:: INPUT

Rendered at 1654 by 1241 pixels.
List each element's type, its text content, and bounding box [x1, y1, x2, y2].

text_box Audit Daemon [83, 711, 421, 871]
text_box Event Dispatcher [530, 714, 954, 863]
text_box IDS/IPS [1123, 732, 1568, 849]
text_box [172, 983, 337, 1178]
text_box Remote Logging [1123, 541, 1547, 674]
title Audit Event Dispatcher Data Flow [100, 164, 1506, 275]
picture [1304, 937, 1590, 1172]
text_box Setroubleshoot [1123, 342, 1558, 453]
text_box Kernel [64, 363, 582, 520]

::::

→ YOUR OBJECTIVE: Output every one of the rows above, unchanged.

→ RESULT:
Rendered at 1654 by 1241 pixels.
List each element's type, its text content, and bounding box [x1, y1, x2, y2].

text_box Audit Daemon [83, 711, 421, 871]
text_box Event Dispatcher [530, 714, 954, 863]
text_box IDS/IPS [1123, 732, 1568, 849]
text_box [172, 983, 337, 1178]
text_box Remote Logging [1123, 541, 1547, 674]
title Audit Event Dispatcher Data Flow [100, 164, 1506, 275]
picture [1304, 937, 1590, 1172]
text_box Setroubleshoot [1123, 342, 1558, 453]
text_box Kernel [64, 363, 582, 520]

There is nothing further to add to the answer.